[Supplied data]
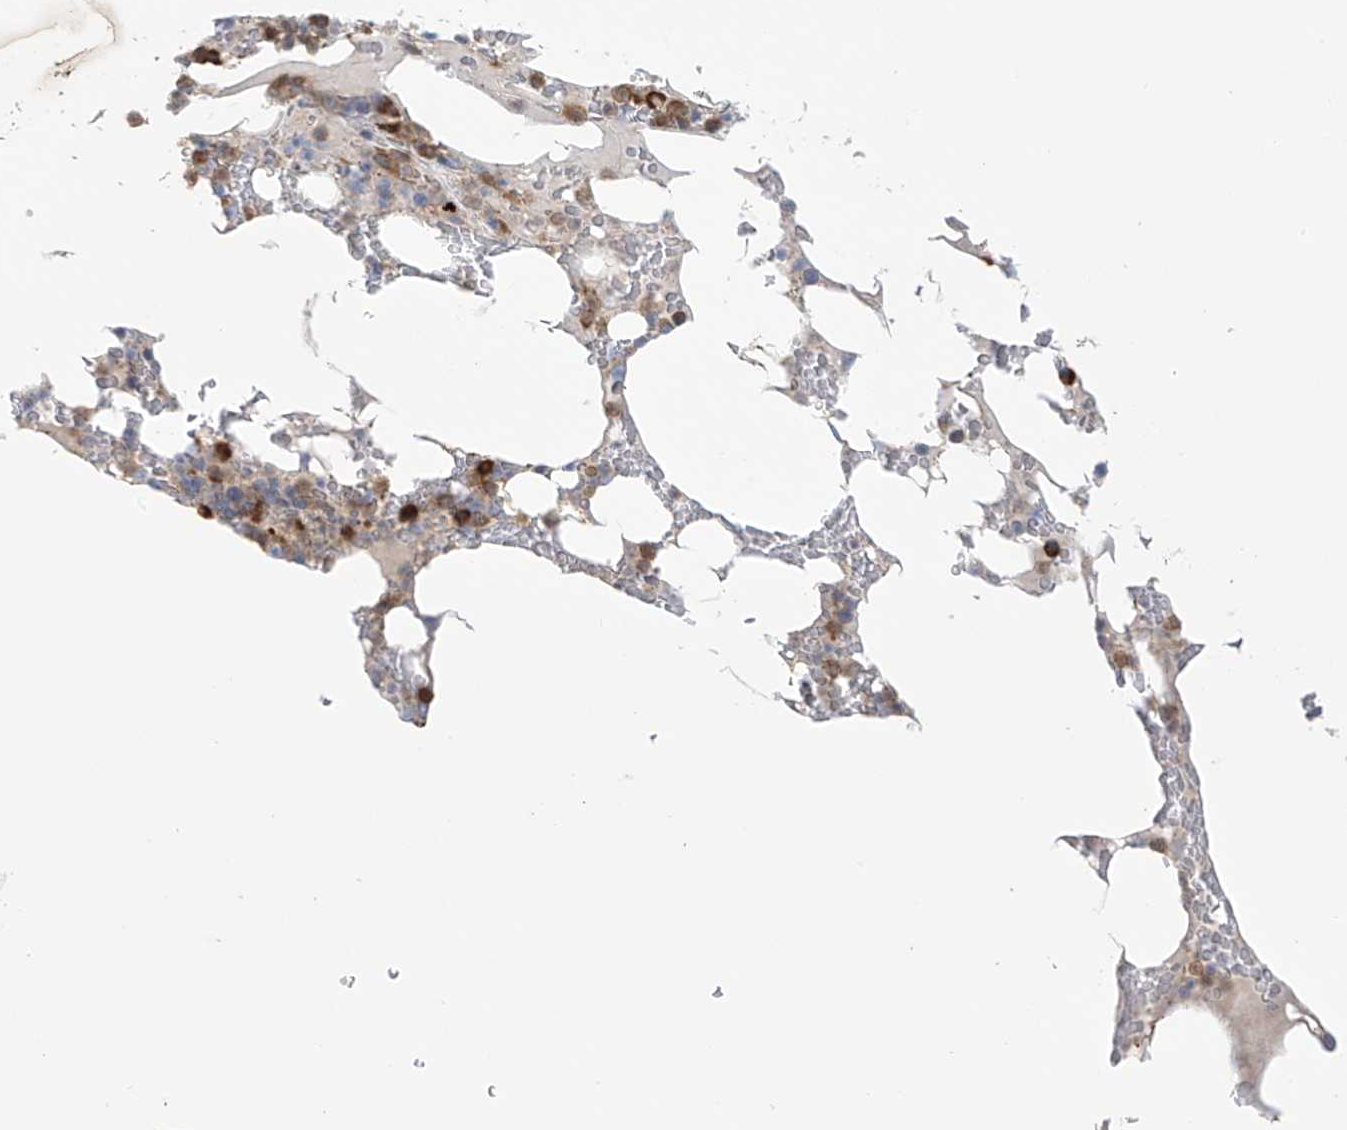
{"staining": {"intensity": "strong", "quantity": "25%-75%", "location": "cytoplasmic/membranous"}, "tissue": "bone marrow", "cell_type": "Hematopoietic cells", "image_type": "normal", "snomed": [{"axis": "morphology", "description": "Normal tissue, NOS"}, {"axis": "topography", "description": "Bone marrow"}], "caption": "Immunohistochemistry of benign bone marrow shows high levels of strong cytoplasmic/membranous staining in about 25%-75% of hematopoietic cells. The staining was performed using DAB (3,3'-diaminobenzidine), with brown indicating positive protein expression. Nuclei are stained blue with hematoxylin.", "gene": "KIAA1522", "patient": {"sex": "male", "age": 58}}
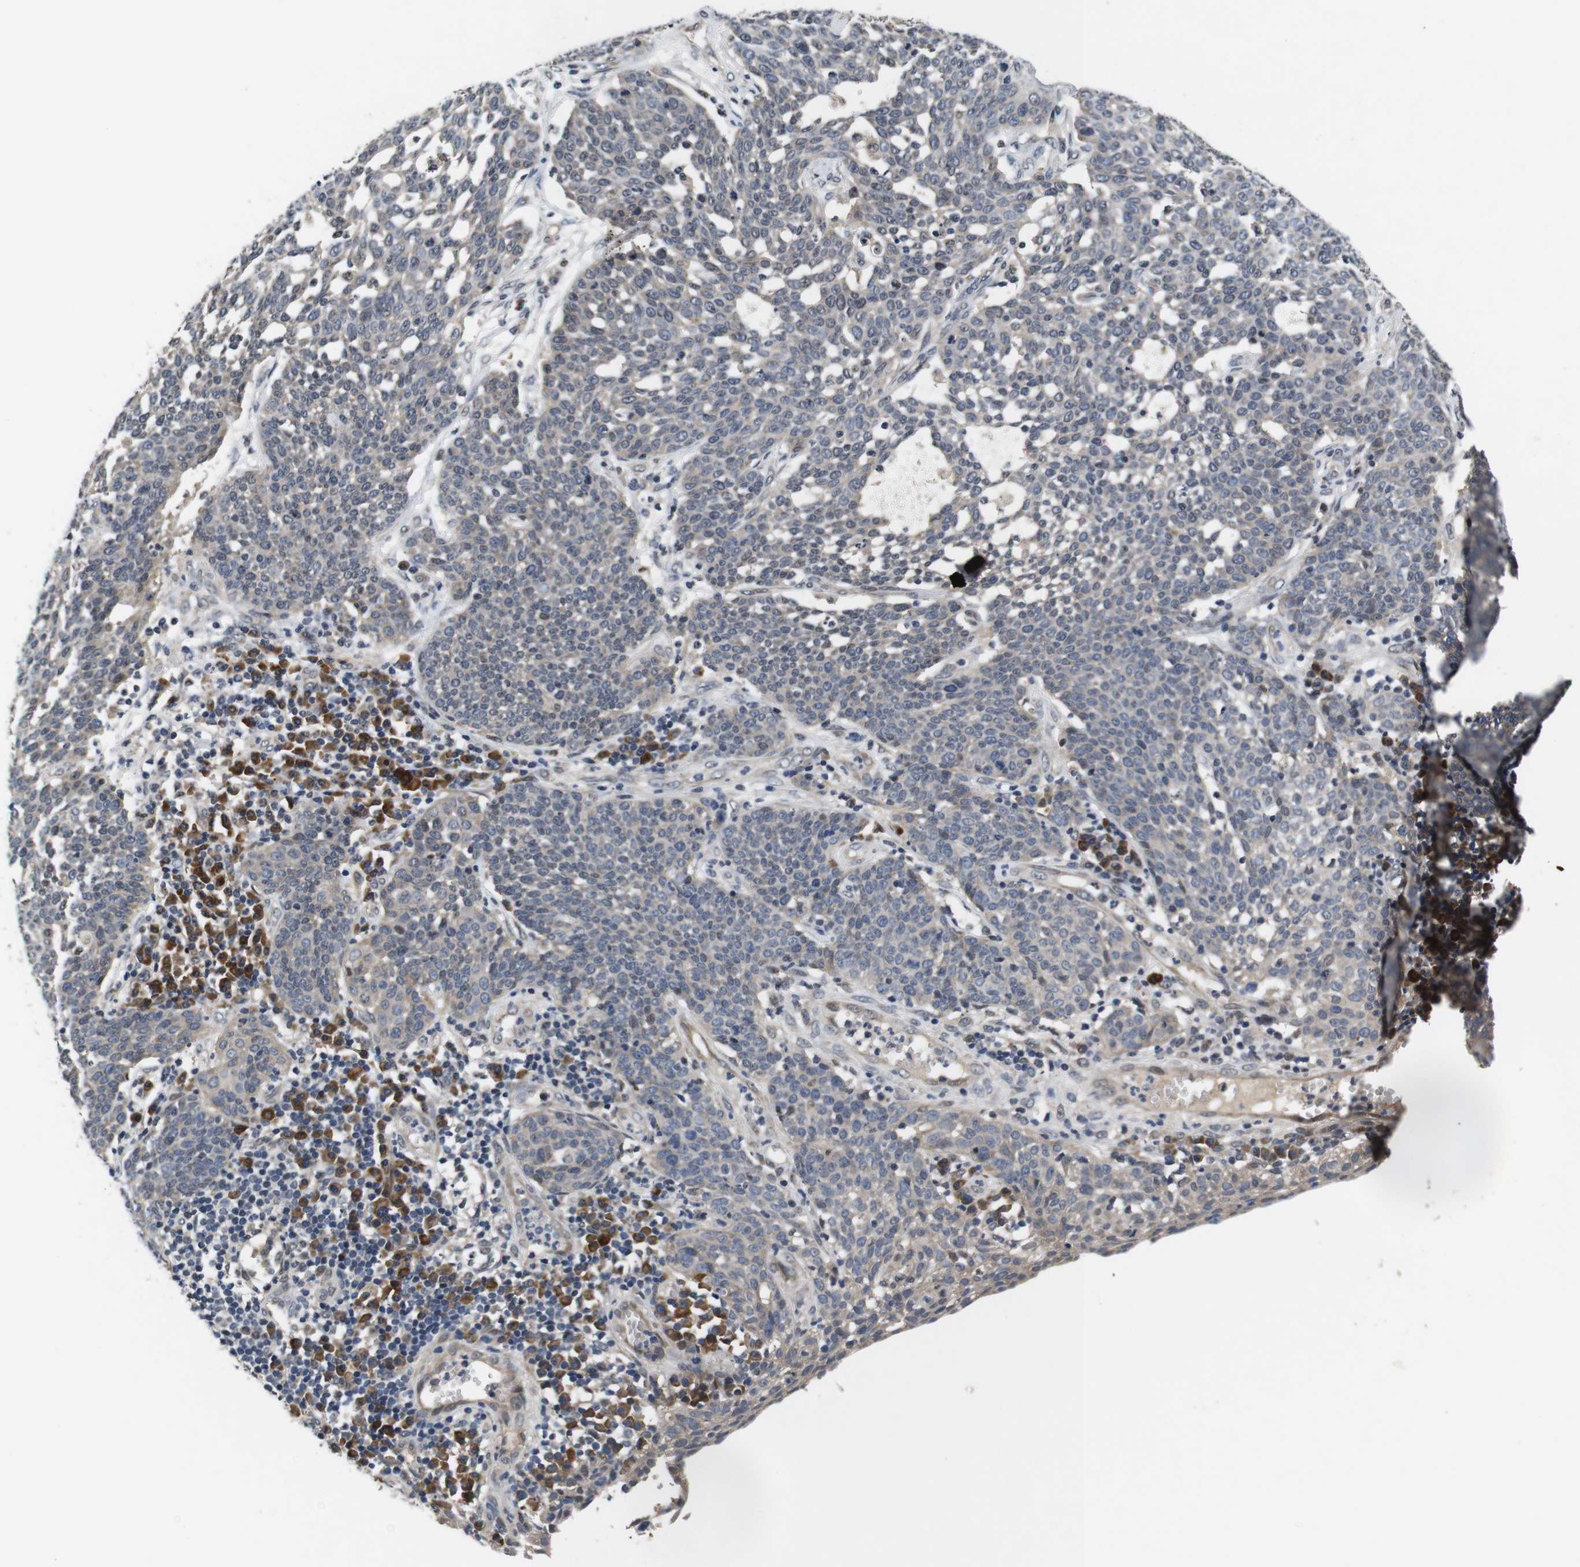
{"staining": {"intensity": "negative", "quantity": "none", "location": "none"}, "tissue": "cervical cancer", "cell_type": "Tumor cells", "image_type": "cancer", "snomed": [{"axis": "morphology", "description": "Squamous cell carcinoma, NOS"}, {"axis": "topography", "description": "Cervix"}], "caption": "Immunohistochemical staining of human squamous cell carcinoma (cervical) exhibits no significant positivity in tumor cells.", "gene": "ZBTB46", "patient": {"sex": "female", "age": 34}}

==

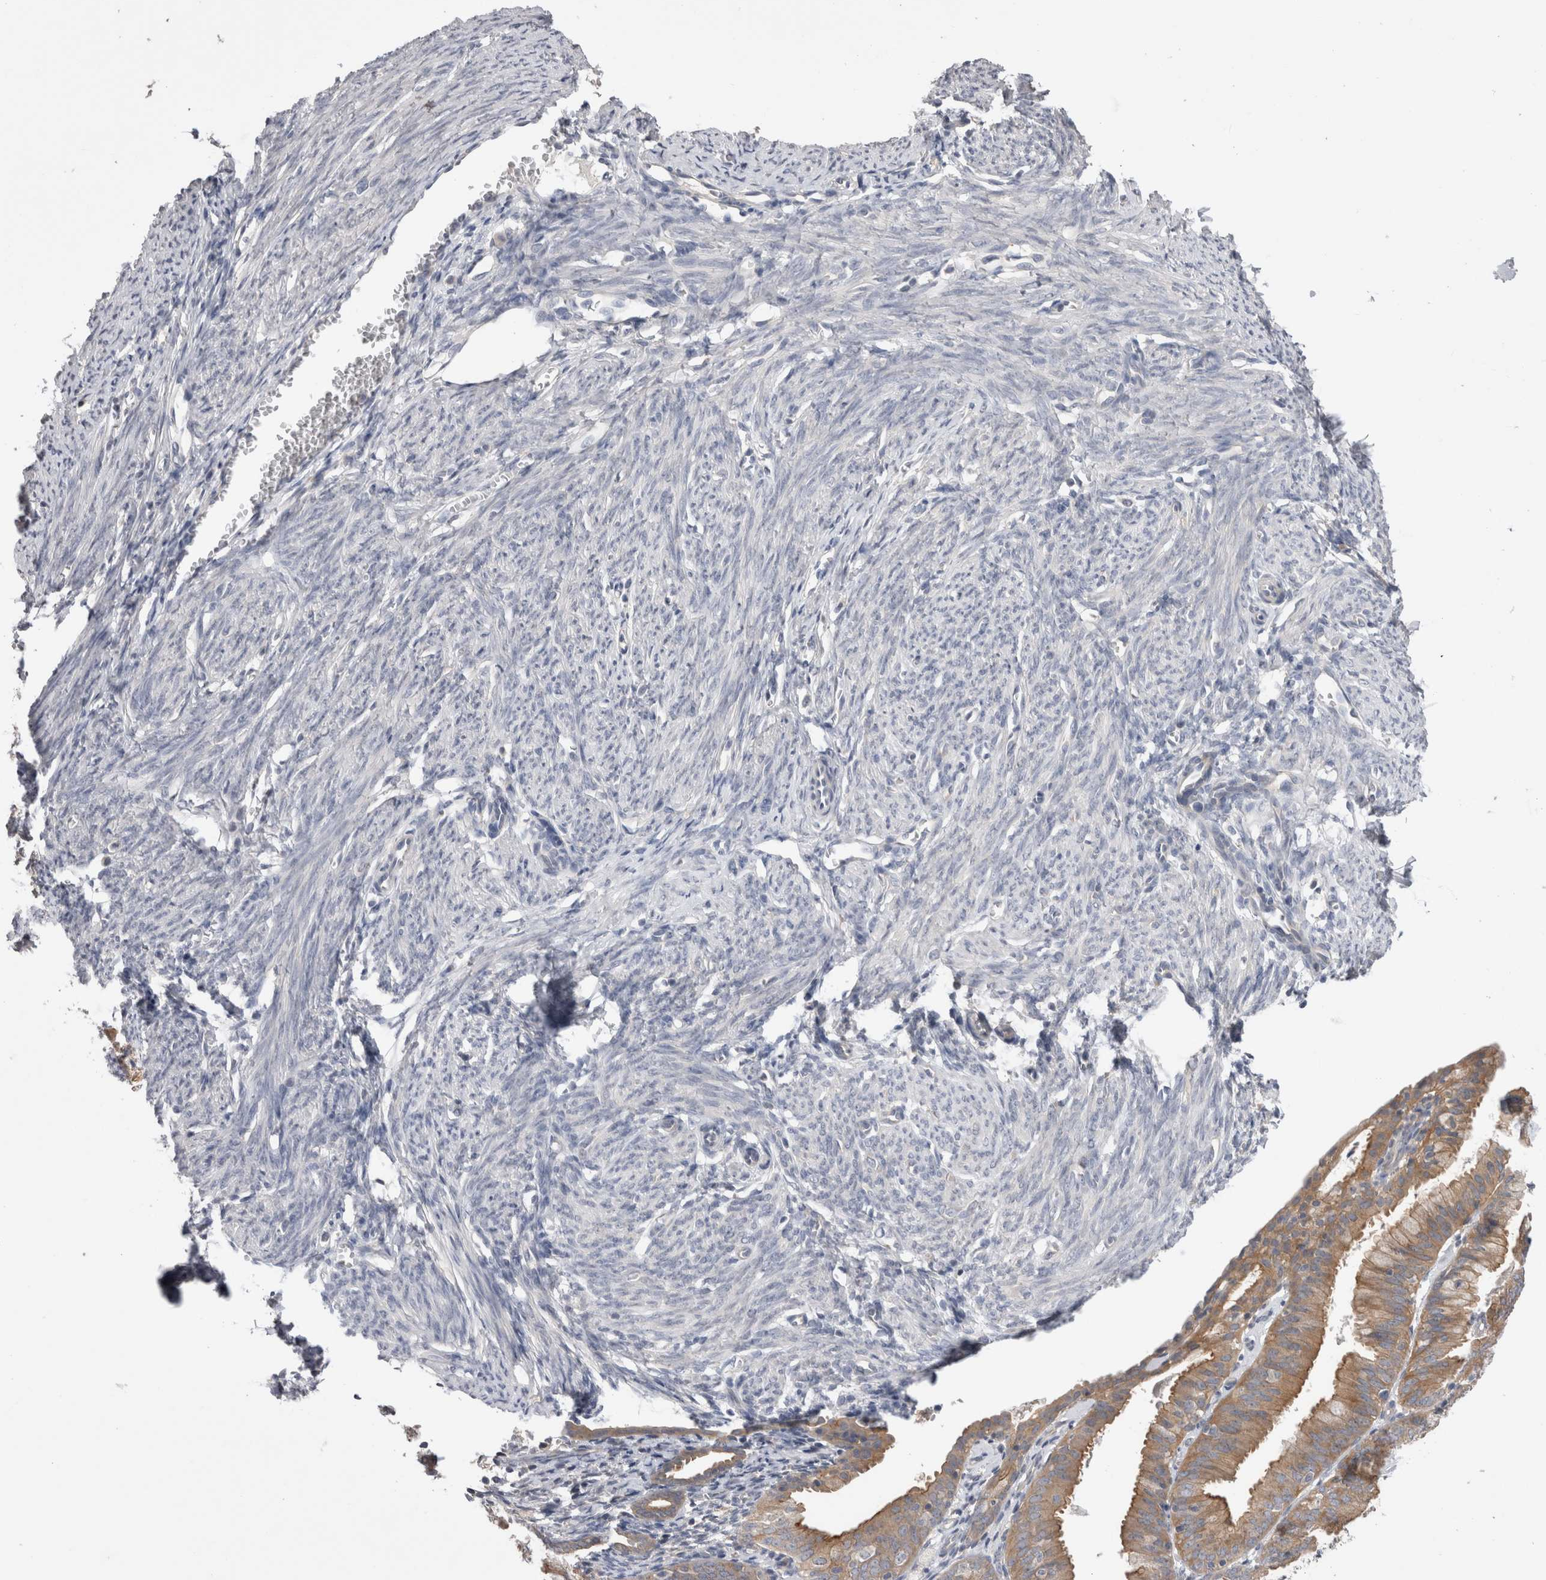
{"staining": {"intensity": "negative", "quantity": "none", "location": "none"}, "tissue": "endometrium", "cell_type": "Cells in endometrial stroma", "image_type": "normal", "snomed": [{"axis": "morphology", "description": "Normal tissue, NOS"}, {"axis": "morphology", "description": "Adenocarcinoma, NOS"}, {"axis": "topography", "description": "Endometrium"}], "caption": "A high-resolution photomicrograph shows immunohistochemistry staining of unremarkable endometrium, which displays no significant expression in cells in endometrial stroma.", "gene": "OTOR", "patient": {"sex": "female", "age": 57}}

[Task brief]
Your task is to copy only the lines above starting at the one containing "of benign bone" and ending at the one containing "staining of human". Copy them exactly, both ends included, and omit the pictures.

[Answer section]
{"staining": {"intensity": "strong", "quantity": "25%-75%", "location": "cytoplasmic/membranous"}, "tissue": "bone marrow", "cell_type": "Hematopoietic cells", "image_type": "normal", "snomed": [{"axis": "morphology", "description": "Normal tissue, NOS"}, {"axis": "topography", "description": "Bone marrow"}], "caption": "Immunohistochemistry of benign bone marrow shows high levels of strong cytoplasmic/membranous staining in about 25%-75% of hematopoietic cells. The staining was performed using DAB (3,3'-diaminobenzidine), with brown indicating positive protein expression. Nuclei are stained blue with hematoxylin.", "gene": "KIAA1522", "patient": {"sex": "male", "age": 58}}
{"staining": {"intensity": "negative", "quantity": "none", "location": "none"}, "tissue": "cervical cancer", "cell_type": "Tumor cells", "image_type": "cancer", "snomed": [{"axis": "morphology", "description": "Squamous cell carcinoma, NOS"}, {"axis": "topography", "description": "Cervix"}], "caption": "Immunohistochemical staining of human squamous cell carcinoma (cervical) exhibits no significant positivity in tumor cells.", "gene": "ZBTB46", "patient": {"sex": "female", "age": 34}}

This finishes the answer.